The survivors benefit ensures that the surviving spouse is eligible for monthly Social Security benefits based on the earnings of the deceased spouse beginning as early as age 60, if the marriage lasted at least nine months.

Typically, says Henry, one partner in a marriage has much higher lifetime earnings than the other, and therefore a higher monthly Social Security check. If the higher-wage earner passes away, the survivor will then start getting checks for that higher amount. But if the partners were of the same sex, that supporting income doesn't materialize.

Related: Same-sex marriage: Hollingsworth v. Perry

Children of same-sex partners
The children of same-sex marriages will be profoundly affected should DOMA be overturned. Right now, their legal position is complicated.

"If both partners have adopted them," Rae says, "(the children) may be able to get the survivors benefit, but there are some hoops to jump through."

Two factors block access to Social Security benefits for these children, says Burns.

"First, state laws do not always provide same-sex couples adoption rights that establish a legal relationship between parent and child. Second, DOMA complicates the absence of adoptive rights by not recognizing the legal relationship between two legally married same-sex individuals.

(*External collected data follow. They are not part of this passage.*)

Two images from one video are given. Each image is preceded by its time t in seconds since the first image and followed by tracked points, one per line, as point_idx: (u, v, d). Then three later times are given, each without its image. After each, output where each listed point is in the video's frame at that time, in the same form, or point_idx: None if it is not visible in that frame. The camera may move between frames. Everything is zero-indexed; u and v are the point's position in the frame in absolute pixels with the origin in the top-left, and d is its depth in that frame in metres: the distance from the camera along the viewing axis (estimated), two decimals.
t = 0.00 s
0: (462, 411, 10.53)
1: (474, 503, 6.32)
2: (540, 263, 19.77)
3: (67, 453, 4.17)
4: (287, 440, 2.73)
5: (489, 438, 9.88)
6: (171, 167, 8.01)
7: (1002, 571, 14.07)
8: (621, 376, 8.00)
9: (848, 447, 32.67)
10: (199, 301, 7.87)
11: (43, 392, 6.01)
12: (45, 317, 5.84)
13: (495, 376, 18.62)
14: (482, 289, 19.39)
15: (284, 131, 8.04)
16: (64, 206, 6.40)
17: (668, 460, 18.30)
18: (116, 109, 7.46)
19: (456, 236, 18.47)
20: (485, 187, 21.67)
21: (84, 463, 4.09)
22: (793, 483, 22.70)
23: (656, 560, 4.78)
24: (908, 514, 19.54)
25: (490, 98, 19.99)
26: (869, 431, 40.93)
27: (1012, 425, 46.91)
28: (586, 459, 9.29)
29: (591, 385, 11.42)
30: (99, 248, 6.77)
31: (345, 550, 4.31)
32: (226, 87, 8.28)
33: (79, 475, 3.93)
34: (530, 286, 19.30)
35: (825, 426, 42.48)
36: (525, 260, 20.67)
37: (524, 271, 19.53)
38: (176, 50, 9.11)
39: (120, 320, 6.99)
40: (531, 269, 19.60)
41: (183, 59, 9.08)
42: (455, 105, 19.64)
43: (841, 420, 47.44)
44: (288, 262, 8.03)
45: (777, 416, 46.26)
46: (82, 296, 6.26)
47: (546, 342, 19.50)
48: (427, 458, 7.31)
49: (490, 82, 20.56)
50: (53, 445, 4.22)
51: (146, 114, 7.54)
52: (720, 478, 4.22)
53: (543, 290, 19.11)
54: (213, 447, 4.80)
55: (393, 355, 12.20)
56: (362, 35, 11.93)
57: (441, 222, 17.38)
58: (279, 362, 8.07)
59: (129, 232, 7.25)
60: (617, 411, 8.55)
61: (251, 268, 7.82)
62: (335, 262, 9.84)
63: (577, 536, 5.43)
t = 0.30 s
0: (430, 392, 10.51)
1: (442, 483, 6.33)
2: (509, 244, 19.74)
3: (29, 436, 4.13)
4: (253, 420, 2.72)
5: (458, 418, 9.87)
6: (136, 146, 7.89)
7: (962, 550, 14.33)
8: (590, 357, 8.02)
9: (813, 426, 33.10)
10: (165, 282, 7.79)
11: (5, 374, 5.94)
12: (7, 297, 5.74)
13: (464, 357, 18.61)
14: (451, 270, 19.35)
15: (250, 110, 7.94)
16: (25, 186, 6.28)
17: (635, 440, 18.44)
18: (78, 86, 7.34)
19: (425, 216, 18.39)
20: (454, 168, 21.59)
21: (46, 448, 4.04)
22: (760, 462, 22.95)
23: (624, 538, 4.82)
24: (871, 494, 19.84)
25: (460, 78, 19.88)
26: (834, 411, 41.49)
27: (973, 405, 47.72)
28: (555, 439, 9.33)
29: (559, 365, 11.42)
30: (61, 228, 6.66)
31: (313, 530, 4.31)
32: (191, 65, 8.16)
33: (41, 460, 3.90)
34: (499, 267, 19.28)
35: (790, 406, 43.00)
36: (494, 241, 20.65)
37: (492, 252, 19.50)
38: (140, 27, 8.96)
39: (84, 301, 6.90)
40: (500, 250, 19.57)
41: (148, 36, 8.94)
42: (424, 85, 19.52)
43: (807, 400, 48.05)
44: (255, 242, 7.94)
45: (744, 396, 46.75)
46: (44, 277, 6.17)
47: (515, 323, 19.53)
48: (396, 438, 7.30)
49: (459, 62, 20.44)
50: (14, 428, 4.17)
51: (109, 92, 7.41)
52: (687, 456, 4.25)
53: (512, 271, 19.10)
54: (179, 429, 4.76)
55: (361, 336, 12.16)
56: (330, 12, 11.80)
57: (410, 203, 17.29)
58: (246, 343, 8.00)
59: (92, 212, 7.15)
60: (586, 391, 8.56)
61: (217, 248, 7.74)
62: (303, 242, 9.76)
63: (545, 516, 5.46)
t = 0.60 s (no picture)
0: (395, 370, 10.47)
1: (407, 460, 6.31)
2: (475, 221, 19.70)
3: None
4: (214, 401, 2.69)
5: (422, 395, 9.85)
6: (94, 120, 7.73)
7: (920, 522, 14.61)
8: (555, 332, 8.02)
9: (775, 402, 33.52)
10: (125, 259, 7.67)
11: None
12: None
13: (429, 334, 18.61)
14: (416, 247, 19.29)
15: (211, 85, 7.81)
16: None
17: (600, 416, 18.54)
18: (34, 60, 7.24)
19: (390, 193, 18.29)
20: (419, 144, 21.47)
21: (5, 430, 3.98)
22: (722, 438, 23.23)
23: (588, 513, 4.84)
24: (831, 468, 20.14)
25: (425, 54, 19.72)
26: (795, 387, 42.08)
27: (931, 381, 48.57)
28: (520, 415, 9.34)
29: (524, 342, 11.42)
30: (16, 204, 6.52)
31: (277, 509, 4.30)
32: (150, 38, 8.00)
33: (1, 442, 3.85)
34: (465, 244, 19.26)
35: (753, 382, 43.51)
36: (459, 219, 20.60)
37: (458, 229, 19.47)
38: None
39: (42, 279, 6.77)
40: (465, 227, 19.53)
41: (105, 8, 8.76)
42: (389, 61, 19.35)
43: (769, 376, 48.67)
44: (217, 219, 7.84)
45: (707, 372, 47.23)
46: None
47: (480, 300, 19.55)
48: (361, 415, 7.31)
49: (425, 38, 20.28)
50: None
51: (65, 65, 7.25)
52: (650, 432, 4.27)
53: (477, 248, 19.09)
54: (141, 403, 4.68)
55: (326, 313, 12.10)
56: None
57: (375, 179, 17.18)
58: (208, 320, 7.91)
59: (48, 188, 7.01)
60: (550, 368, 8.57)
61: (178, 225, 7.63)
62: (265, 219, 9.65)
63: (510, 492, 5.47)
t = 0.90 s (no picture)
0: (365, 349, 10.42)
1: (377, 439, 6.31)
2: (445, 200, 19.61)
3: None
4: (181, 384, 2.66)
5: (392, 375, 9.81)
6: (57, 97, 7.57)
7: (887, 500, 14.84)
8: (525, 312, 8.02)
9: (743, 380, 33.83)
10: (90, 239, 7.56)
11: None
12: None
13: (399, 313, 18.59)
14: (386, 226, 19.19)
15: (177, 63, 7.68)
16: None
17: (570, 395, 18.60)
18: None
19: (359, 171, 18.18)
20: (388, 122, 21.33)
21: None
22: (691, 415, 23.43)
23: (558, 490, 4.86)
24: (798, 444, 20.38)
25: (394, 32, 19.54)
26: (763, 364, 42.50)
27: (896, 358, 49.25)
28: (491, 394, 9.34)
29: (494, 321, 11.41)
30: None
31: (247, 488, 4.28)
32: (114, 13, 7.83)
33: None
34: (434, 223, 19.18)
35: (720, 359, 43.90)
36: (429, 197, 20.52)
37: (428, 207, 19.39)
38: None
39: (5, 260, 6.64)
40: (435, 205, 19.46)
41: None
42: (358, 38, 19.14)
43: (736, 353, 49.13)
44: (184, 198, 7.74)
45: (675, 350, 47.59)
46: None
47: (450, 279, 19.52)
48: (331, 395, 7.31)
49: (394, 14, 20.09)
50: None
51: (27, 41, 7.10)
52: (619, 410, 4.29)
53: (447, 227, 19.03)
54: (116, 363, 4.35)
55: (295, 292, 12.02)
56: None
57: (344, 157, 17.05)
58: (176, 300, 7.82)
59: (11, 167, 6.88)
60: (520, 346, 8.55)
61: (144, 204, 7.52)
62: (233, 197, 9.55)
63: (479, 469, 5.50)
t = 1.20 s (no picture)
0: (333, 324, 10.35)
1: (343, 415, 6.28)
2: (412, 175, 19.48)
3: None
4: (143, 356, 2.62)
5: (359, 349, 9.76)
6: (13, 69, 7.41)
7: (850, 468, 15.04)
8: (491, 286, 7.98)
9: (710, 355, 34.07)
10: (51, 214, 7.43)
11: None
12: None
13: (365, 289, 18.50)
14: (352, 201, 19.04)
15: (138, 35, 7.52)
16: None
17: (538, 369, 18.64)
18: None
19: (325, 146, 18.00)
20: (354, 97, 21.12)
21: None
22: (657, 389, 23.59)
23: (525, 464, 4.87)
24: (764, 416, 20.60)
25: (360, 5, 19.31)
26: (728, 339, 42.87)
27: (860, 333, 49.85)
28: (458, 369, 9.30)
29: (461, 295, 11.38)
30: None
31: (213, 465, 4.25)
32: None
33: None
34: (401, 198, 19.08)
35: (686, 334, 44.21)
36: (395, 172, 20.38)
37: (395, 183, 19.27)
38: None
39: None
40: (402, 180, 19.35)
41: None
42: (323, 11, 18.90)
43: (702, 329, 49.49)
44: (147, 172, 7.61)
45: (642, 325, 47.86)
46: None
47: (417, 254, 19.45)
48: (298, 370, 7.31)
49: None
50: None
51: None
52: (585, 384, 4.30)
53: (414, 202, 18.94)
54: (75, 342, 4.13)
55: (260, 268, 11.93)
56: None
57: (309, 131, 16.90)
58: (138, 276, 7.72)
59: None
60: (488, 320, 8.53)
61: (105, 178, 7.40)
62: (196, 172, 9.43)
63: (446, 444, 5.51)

"Should the Supreme Court rule that Section 3 of DOMA is unconstitutional, these children will finally be afforded access to safety-net programs intended to keep them out of poverty," Burns says. "This includes Social Security benefits, which offer thousands of children the economic support they need when their parents are no longer able to financially provide for them due to old age, disability or death," he says.

Related: Rights of same-sex couples in high court's hands

Impact on same-sex couples
The finances of same-sex marriage partners are crippled because their unions are not legally recognized under DOMA. One example: "For every $100 in retirement benefits a month they do not have access to," Rae says, "a gay couple has to have saved $24,000 or so to be in the same position at retirement as an opposite-sex couple (who is) depending on Social Security."

That $24,000 is the lump-sum amount needed to generate the $100 monthly income, assuming a withdrawal rate of 5 percent. If the challenge to DOMA is successful, there will still be some hurdles, Rae says.

For example, a widow or widower older than 60 who was married for more than 10 years, and who has remarried, has the option to continue to collect survivors benefits or to collect based on the new spouse's earnings. A divorced person who was married for 10 years can also claim spousal benefits.

"If DOMA is struck down," Rae says, "will they start that clock again? There may have to be new laws written for some people to get their benefits."

Related: 7 little-known Social Security benefits

The social impact
The Williams Institute, a think tank at the University of California, Los Angeles School of Law, estimates that there are approximately 650,000 same-sex couples in the U.S. today -- including 114,100 legally married and 108,600 in civil unions or registered domestic partnerships. If Section 3 of DOMA is repealed, "114,100 additional couples will be eligible for the range of safety-net programs and benefits that fall under Social Security's umbrella," says Burns.

Since Social Security currently serves more than 56 million Americans, "This would hardly impact the financial standing of the Social Security program. More importantly, social insurance programs like Social Security are an ultimate net gain to the economy by keeping people out of poverty, protecting against the vicissitudes of health, old age and disability."